Every Tuesday night for about 7 years now I go to a meeting for parents of kids who are struggling with addictions. When I first went I was desperate for help -- anything to "fix everything and make it be all right". Things have been 'all right' for 3 years now but I still go. I don't want to waste the experience and if I don't do something positive with all I gained it will not count for much. This certainly isn't a ministry I volunteered for nor EVER wanted but it's where I have been placed.
I have noticed over the years something about those who come through the doors of the "club" no one ever looks to join. Everyone comes in broken. They come in desperate for help, for answers. They've tried everything there is to try to fix their child. They come in largely as one of two distinct groups. One comes in broken and they know it. They admit they don't have answers, they don't know how to put the broken pieces of their family back together again. They know they need help and they aren't too ashamed or proud to admit and to ask for it. They pull their chairs into the circle…close in. They listen to the 'long timers' as they share their experience, strength and hope. They soak up the serenity of those in the circle.
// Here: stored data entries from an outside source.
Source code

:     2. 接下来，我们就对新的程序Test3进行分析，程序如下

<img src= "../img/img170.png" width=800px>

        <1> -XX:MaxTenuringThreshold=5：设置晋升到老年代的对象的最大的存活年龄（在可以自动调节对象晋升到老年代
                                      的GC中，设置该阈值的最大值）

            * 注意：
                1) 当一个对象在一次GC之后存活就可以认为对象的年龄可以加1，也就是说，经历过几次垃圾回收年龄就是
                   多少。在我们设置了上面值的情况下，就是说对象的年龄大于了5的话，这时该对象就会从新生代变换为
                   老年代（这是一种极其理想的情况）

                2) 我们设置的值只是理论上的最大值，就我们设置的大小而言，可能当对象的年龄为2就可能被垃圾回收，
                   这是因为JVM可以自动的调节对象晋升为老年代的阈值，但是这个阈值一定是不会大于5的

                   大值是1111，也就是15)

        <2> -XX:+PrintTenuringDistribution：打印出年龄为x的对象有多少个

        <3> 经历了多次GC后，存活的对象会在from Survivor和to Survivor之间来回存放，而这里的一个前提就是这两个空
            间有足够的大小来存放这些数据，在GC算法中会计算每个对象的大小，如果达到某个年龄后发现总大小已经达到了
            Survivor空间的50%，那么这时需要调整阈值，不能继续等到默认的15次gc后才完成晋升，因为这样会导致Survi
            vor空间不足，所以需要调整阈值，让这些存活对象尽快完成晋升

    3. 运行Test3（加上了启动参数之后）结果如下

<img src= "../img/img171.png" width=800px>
The other group of people that comes in are broken too. But they refuse to admit it. They hold their pain close to their chests with a plastic smile pasted on their faces. They sit in the chairs nearest the door…or even at times, pull their chair out of the circle and sit back behind everyone else. They leave just as broken as when they came in.
I think there is a parallel there in the way we come to the Lord's Supper. We can come to the table broken and knowing it. Knowing, somehow sensing that help is there for us and we pull our chairs up as close to the Lord as we can get…bathing ourselves in the healing power of his love and forgiveness. Or we come too proud, too ashamed, too hardened to admit we're there for us…not anyone else. We're there because we're supposed to be but we don't dare get too close to the table...and in so doing we miss the union that is ours in the taking of the bread and the cup--that sacrifice that allows for our wholeness. And so we leave just as broken as when we come in.
1 comment:
Wow, Michelle, that was beautiful. I think a few years back I may have been the one with the plastic smile, and I am so regretful of those years spent trying to make things look good on the outside. God is good, however, and gives many chances to come back to the table - sometimes through breakings not of our choosing. I'm so grateful for that.